I'm looking to split terms on a delimiter. I'd like to put the number as index and the name as name.

My terms:

The Beehive
12. Bar 821
13. Natives Bar
14. Last Call Bar
15. Scarlet Lounge
16. Linden Room
17. Rooftop 25

I'm using this code:

terms = ['The Beehive', '12. Bar 821', '13. Natives Bar', '14. Last Call Bar', '15. Scarlet Lounge', '16. Linden Room', '17. Rooftop 25']

delim = re.match('\d+\. ', terms)

if delim is None:
    print(delim)
else:
     index = index[:delim.end()]
     name = index[delim.end():]

This fails to capture the split. I've tested it by printing the delim and it doesn't match anything.

Sebastian
  • 957
  • 3
  • 15
  • 27
  • Are you sure you didn't get any error at `delim = re.match('\d+\. ', terms)`. `terms` is a list and not a string – mad_ Feb 06 '19 at 19:34

2 Answers2

2

You are using list as compared to string

import re
terms = ['The Beehive', '12. Bar 821', '13. Natives Bar', '14. Last Call Bar', '15. Scarlet Lounge', '16. Linden Room', '17. Rooftop 25']

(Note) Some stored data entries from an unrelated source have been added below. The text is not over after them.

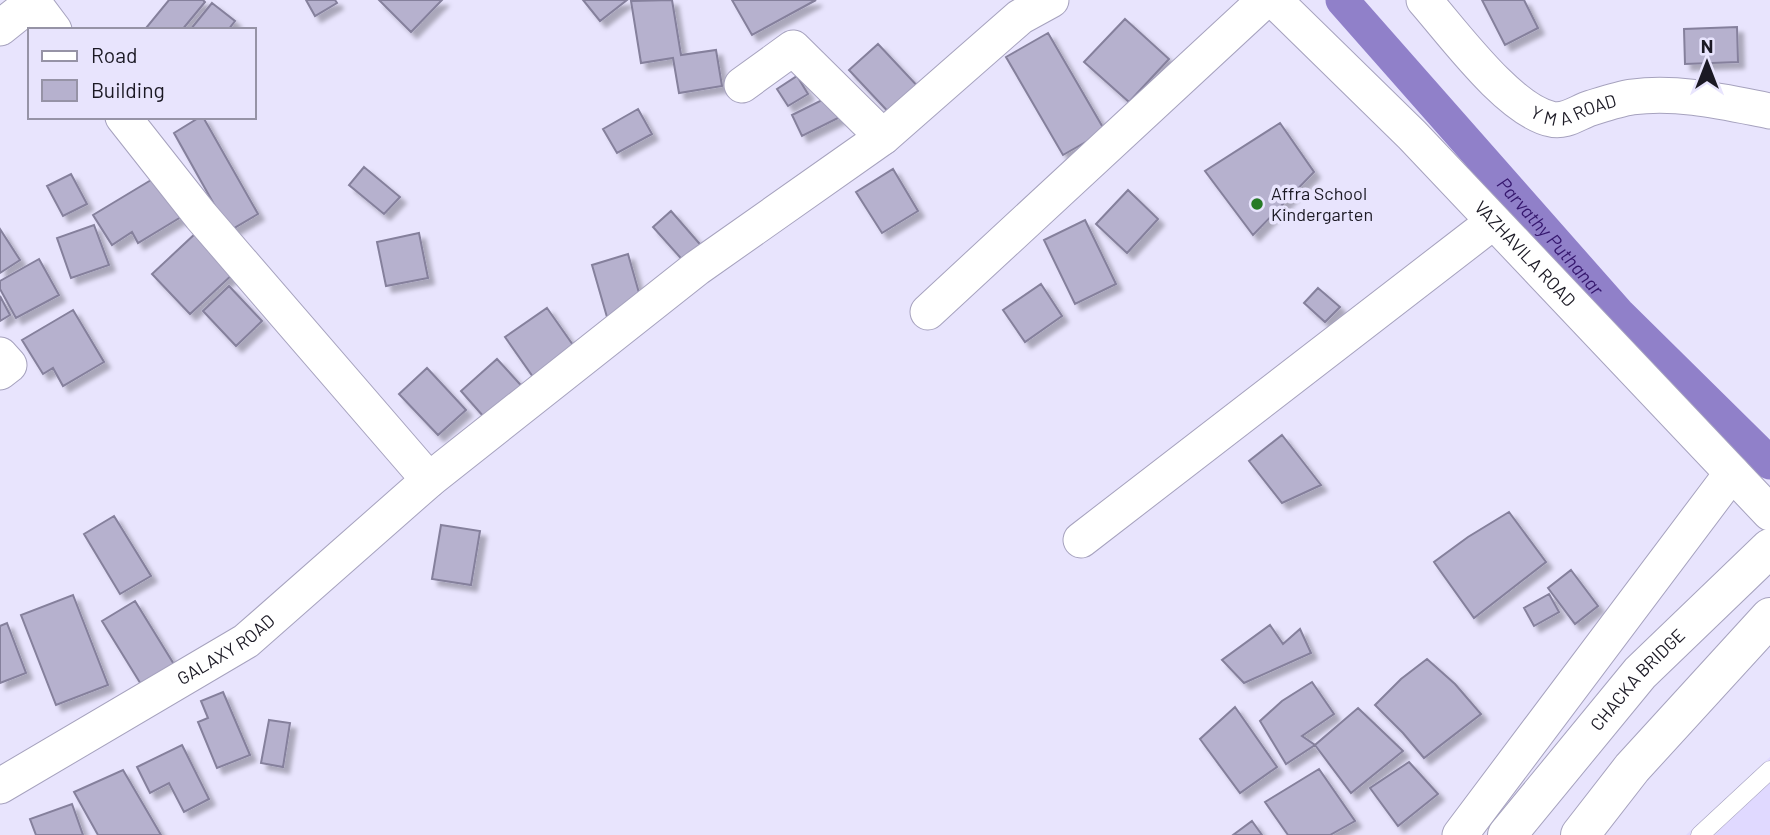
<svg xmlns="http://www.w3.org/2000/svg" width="1770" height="835" font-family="Barlow,sans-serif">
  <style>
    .built { fill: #e0d9ff }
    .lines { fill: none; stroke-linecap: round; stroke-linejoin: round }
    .canal { stroke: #9080c9; stroke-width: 33 }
    .building { fill: #b6b1ce; stroke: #85809c; stroke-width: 2; filter: url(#shadow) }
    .service-casing { stroke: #a6a2be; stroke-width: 19 }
    .minor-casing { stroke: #a6a2be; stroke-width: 37 }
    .secondary-casing { stroke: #a6a2be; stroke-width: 40 }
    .service { stroke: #fff; stroke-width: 18 }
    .minor { stroke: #fff; stroke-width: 35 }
    .secondary { stroke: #fff; stroke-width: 38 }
    .poi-dot { fill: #277a26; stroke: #e8e4fd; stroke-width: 2.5 }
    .labels { text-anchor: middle; stroke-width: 7; stroke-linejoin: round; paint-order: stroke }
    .street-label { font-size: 18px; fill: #1b1924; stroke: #e8e4fd }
    .poi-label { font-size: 18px; fill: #1b1924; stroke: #e8e4fd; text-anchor: start }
    .water-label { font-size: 19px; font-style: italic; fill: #35166d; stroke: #e8e4fd }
  </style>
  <defs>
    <filter id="shadow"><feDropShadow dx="6" dy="6" stdDeviation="2" flood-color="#0004"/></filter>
  </defs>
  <rect width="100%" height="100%" fill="#e8e4fd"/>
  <path class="built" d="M1770 757V835H1686Z"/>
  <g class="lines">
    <path class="canal" id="s1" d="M1342 0 1618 313 1770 463"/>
  </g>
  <path class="building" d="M169 0H203L205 2 182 30H149L146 28Z
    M306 0H335L337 3 315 16Z
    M379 0H442L411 32Z
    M583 0H627L600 21Z
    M672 0 681 55 716 50 722 86 679 93 673 58 641 63 631 1Z
    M732 0H816L752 35Z
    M1482 0H1524L1538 28 1505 45Z
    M212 3 235 21 228 30H190Z
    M1125 19 1169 59 1129 102 1084 62Z
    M1737 27 1738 62 1685 64 1684 29Z
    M1048 33 1105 131 1063 155 1006 57Z
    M878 44 923 92 895 119 849 70Z
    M797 76 808 94 788 106 777 89Z
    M834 94 844 115 802 136 792 115Z
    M638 109 652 134 617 153 603 129Z
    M200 117H203L258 214 229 231 174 133Z
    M1280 123 1314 172 1253 235 1205 171Z
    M364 167 400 197 384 214 349 185Z
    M893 169 918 211 882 233 856 192Z
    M71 174 87 204 63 216 47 186Z
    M156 177 181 217 138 243 132 232 112 245 93 215Z
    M1128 190 1158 219 1127 253 1096 224Z
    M671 211 705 250 687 265 653 227Z
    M1085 220 1116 284 1075 304 1044 240Z
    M94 225 109 265 71 278 57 238Z
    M0 229 20 260 0 273Z
    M197 232 235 272 190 314 152 274Z
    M419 233 428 278 386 286 377 242Z
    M628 254 643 307 607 317 592 265Z
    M39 259 59 295 16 318 0 289V281Z
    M1041 284 1062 316 1025 342 1003 310Z
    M229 286 262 321 236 346 203 311Z
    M1318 288 1340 307 1325 322 1304 303Z
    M0 296 10 315 0 321Z
    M547 308 580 355 538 384 505 337Z
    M73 310 104 362 63 386 53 368 43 374 22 340Z
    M497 359 528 393 491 425 461 391Z
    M427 368 466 410 438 435 399 394Z
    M1282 435 1321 485 1282 503 1249 461Z
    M1509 512 1546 562 1474 618 1434 562 1468 537Z
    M114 516 151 576 120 594 84 534Z
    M441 525 480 531 471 585 432 579Z
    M1571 570 1598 606 1575 624 1548 588Z
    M1549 594 1559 612 1534 626 1524 608Z
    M73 595 108 685 56 705 21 615Z
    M135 601 175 666 142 686 102 621Z
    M7 623 26 673 0 683V626Z
    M1270 625 1283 644 1300 629 1311 653 1244 683 1222 660Z
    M1427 659 1455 684 1481 714 1424 758 1403 733 1375 705 1401 679Z
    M1312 682 1334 714 1302 736 1315 745 1286 764 1260 721 1282 701Z
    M223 692 250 755 217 768 198 722 208 718 201 701Z
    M1235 707 1277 767 1240 793 1200 739Z
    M1358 708 1403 751 1351 793 1315 745Z
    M269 720 290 723 283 767 261 763Z
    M182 745 209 799 184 812 169 783 150 793 137 767Z
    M1409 762 1438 794 1398 826 1370 788Z
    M1319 769 1355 821 1330 835H1288L1265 802Z
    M123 770 161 835H98L74 792Z
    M72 804 83 835H36L30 819Z
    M1252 821 1262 835H1233Z"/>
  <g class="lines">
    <g class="service-casing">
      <path id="service" d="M1700 835 1770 770"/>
    </g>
    <g class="minor-casing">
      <g id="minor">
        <path id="s2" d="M1274 0 1412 135 1770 513"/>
        <path id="s3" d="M1424 0C1453 33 1509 110 1551 119 1565 123 1578 112 1591 108 1604 104 1619 99 1632 97 1679 91 1724 102 1770 111"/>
        <path d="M33 2 54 30"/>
        <path d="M0 28 35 0"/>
        <path d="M742 85 793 48 883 137"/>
        <path d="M123 117 201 216 429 480"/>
        <path d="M928 312 1265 0"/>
        <path d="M0 355 9 365 0 372"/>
        <path d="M1081 540 1493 222"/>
        <path id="s4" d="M0 786 246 641 429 480 697 268 883 137 1020 17 1051 0"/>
        <path d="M1460 835 1732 473"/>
      </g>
    </g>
    <g class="secondary-casing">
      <g id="secondary">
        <path id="s5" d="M1507 835 1640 673 1770 548"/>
        <path d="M1580 835 1632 768 1770 617"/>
      </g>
    </g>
    <use href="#service" class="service"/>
    <use href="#minor" class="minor"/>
    <use href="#secondary" class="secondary"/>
  </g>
  <circle class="poi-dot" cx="1257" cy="204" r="7"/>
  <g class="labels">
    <g class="street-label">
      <text dy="6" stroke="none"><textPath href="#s3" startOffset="200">Y M A ROAD</textPath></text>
      <text dy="6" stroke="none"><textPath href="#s2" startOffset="357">VAZHAVILA ROAD</textPath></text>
      <text dy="6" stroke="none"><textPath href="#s4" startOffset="264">GALAXY ROAD</textPath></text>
      <text dy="6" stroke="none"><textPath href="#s5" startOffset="203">CHACKA BRIDGE</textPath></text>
    </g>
    <g class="poi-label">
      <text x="1271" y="200">Affra School<tspan x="1271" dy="21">Kindergarten</tspan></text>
    </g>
    <g class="water-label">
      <text dy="7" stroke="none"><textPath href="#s1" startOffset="315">Parvathy Puthanar</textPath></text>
    </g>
  </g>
  <rect x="28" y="28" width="228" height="91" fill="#e8e4fd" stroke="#9693a6" stroke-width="2"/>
  <rect x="42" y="51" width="35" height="10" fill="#ffffff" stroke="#9693a6" stroke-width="2"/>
  <text x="91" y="63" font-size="21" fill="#1b1924">Road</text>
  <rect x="42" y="80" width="35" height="21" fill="#b6b1ce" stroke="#9693a6" stroke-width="2"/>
  <text x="91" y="98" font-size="21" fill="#1b1924">Building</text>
  <g transform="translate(1707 63)" stroke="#e8e4fd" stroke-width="5" paint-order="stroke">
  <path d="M0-5L12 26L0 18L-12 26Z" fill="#1b1924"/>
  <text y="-10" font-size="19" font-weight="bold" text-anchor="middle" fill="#1b1924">N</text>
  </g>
</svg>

delim = re.compile('\d+\.')
for term in terms:
    match = delim.search(term)
    if match:
        print(term[:match.end()]) #index
        print(term[match.end():]) #name
mad_
  • 8,121
  • 2
  • 25
  • 40
  • There's something weird with my text string. It wasn't matching because the space was actually an invisible character `~`. This worked `delim = re.match(r'\d+\.~', terms[i])` – Sebastian Feb 06 '19 at 20:52
  • Except it wasn't a tilde. It appears grey in my text editor and I can't copy and paste it to stack exchange. it appears as nothing when I copy/paste outside the editor – Sebastian Feb 06 '19 at 20:53
0

The match() function accepts only individual strings, so you have to iterate over terms separately:

>>> for term in terms:
...     match = re.match(r'^(?P<index>(\d+\. )?)(?P<name>.*)$', term)  # Return a match object which contains the named groups.
...     index, _, name = match.groups()  # Unpack the groups.
...     # index = match.group('index')
...     # name = match.group('name')
...     print(index, name)
... 
 The Beehive
12.  Bar 821
13.  Natives Bar
14.  Last Call Bar
15.  Scarlet Lounge
16.  Linden Room
17.  Rooftop 25

Also notice the use of groups in the regular expression, which returns a Group object with named matches.

Regarding whether to use the r'' prefix or not, take a look at this question or this excerpt from the docs:

The r prefix, making the literal a raw string literal, is needed […] because escape sequences in a normal “cooked” string literal that are not recognized by Python, as opposed to regular expressions, now result in a DeprecationWarning and will eventually become a SyntaxError. See The Backslash Plague.

Jens
  • 8,423
  • 9
  • 58
  • 78